53 Balita Diduga Jadi Korban Penganiayaan di Daycare Little Aresha Yogyakarta, Ternyata Tak Berizin

(tvonenews)

Yogyakarta – Kasus dugaan penganiayaan anak kembali mengguncang publik. Sebanyak 53 balita dilaporkan menjadi korban kekerasan di sebuah tempat penitipan anak, Little Aresha Daycare, yang berlokasi di Yogyakarta.

Fakta mengejutkan terungkap, daycare tersebut ternyata tidak memiliki izin operasional resmi. Temuan ini memperparah kasus yang kini tengah ditangani aparat kepolisian.

Kronologi Terbongkarnya Kasus

Kasus ini mulai terungkap setelah adanya laporan dugaan kekerasan terhadap anak yang dititipkan di daycare tersebut.
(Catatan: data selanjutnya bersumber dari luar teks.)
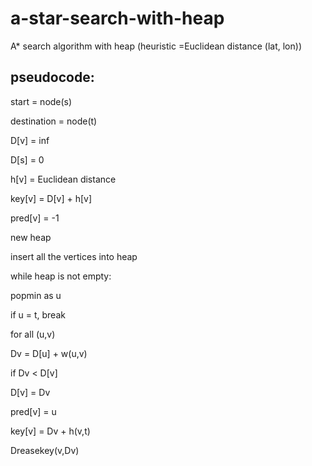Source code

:# a-star-search-with-heap


A* search algorithm with heap (heuristic =Euclidean distance (lat, lon))

## pseudocode:

start = node(s) 
   
destination = node(t)

D[v] = inf
   
D[s] = 0

h[v] = Euclidean distance
   
key[v] = D[v] + h[v]

pred[v] = -1

new heap

insert all the vertices into heap

while heap is not empty:
   
  popmin as u
    
  if u = t, break
    
  for all (u,v)
    
   Dv = D[u] + w(u,v)
      
   if Dv < D[v]
      
   D[v] = Dv
        
   pred[v] = u
        
   key[v] = Dv + h(v,t)
        
   Dreasekey(v,Dv)
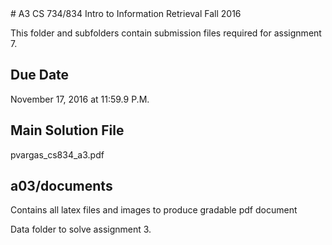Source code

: <snippet>
  <content>
# A3 CS 734/834 Intro to Information Retrieval Fall 2016

This folder and subfolders contain submission files required for assignment 7.

## Due Date

November 17, 2016 at 11:59.9 P.M.

## Main Solution File

pvargas_cs834_a3.pdf

## a03/documents

Contains all latex files and images to produce gradable pdf document


Data folder to solve assignment 3.

</content>
  <tabTrigger></tabTrigger>
</snippet>
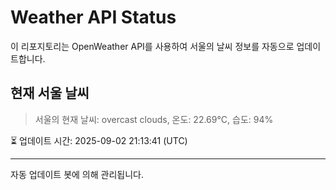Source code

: 
# Weather API Status

이 리포지토리는 OpenWeather API를 사용하여 서울의 날씨 정보를 자동으로 업데이트합니다.

## 현재 서울 날씨
> 서울의 현재 날씨: overcast clouds, 온도: 22.69°C, 습도: 94%

⏳ 업데이트 시간: 2025-09-02 21:13:41 (UTC)

---
자동 업데이트 봇에 의해 관리됩니다.
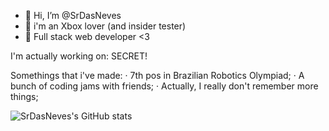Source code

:- 👋 Hi, I’m @SrDasNeves
- 💚 i'm an Xbox lover (and insider tester)
- 🤖 Full stack web developer <3

I'm actually working on: SECRET!

Somethings that i've made:
· 7th pos in Brazilian Robotics Olympiad;
· A bunch of coding jams with friends;
· Actually, I really don't remember more things;

![SrDasNeves's GitHub stats](https://github-readme-stats.vercel.app/api?username=snow-sr&show_icons=true&theme=synthwave)
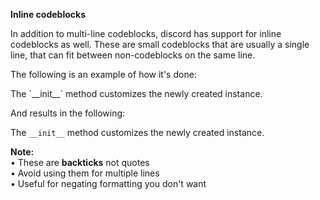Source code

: **Inline codeblocks**

In addition to multi-line codeblocks, discord has support for inline codeblocks as well. These are small codeblocks that are usually a single line, that can fit between non-codeblocks on the same line.

The following is an example of how it's done:

The \`\_\_init\_\_\` method customizes the newly created instance.

And results in the following:

The `__init__` method customizes the newly created instance.

**Note:**  
• These are **backticks** not quotes  
• Avoid using them for multiple lines  
• Useful for negating formatting you don't want  
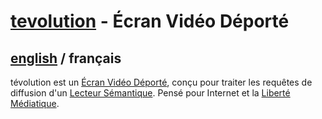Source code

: # [tevolution](../README.md) - Écran Vidéo Déporté

## [english](../../tevolution/README.md) / français

tévolution est un [Écran Vidéo Déporté](https://omega.gg/about/RemoteVideoScreen/fr), conçu pour
traiter les requêtes de diffusion d'un [Lecteur Sémantique](https://omega.gg/about/SemanticPlayer/fr).
Pensé pour Internet et la [Liberté Médiatique](https://omega.gg/about/MotionFreedom/fr).
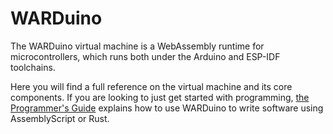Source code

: <script setup>
import citation from '../.vitepress/components/citation.vue'
</script>

# WARDuino

The WARDuino virtual machine is a WebAssembly runtime for microcontrollers, which runs both under the Arduino and ESP-IDF toolchains.

Here you will find a full reference on the virtual machine and its core components.
If you are looking to just get started with programming, [the Programmer's Guide](/guide/get-started) explains how to use WARDuino to write software using AssemblyScript or Rust.

<citation file="/warduino.bib" url="https://doi.org/10.1145/3357390.3361029" />
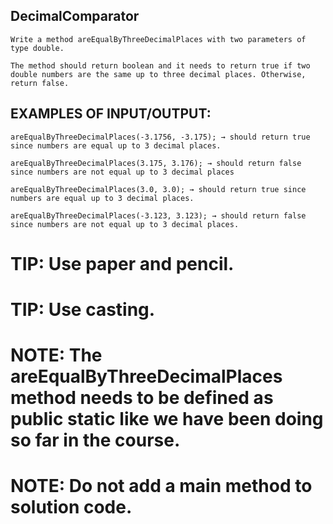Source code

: ## DecimalComparator

    Write a method areEqualByThreeDecimalPlaces with two parameters of type double.

    The method should return boolean and it needs to return true if two double numbers are the same up to three decimal places. Otherwise, return false.

## EXAMPLES OF INPUT/OUTPUT:

    areEqualByThreeDecimalPlaces(-3.1756, -3.175); → should return true since numbers are equal up to 3 decimal places.

    areEqualByThreeDecimalPlaces(3.175, 3.176); → should return false since numbers are not equal up to 3 decimal places

    areEqualByThreeDecimalPlaces(3.0, 3.0); → should return true since numbers are equal up to 3 decimal places.

    areEqualByThreeDecimalPlaces(-3.123, 3.123); → should return false since numbers are not equal up to 3 decimal places.

# TIP: Use paper and pencil.

# TIP: Use casting.

# NOTE: The areEqualByThreeDecimalPlaces method needs to be defined as public static ​like we have been doing so far in the course.

# NOTE: Do not add a main method to solution code.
Polisi kemudian melakukan penyelidikan hingga akhirnya menggerebek lokasi.

Dari hasil pemeriksaan awal, ditemukan indikasi kuat adanya tindakan penganiayaan yang dilakukan oleh pihak pengasuh terhadap anak-anak.

Puluhan Anak Alami Luka Fisik

Sejumlah balita dilaporkan mengalami berbagai luka, seperti:

• Bekas cubitan dan cakaran
• Luka pada tubuh hingga kulit melepuh
• Gangguan kesehatan seperti infeksi paru-paru

Tak hanya itu, terdapat dugaan praktik tidak manusiawi, termasuk pembatasan gerak anak yang memicu trauma.

Daycare Tidak Berizin

Pemerintah setempat memastikan bahwa Little Aresha tidak memiliki izin sebagai tempat penitipan anak maupun lembaga pendidikan seperti PAUD atau TK.

Hal ini memicu sorotan tajam terhadap pengawasan tempat penitipan anak di wilayah tersebut.

Polisi Selidiki dan Tutup Operasional
Saat ini, pihak kepolisian masih mendalami kasus untuk mengungkap pihak-pihak yang bertanggung jawab. Operasional daycare telah dihentikan sementara.

Pemerintah juga memberikan pendampingan psikologis kepada para korban dan keluarga mereka.

Imbauan untuk Orang Tua

Kasus ini menjadi peringatan keras bagi orang tua agar lebih selektif dalam memilih daycare. Legalitas, keamanan, dan kualitas pengasuh harus menjadi pertimbangan utama.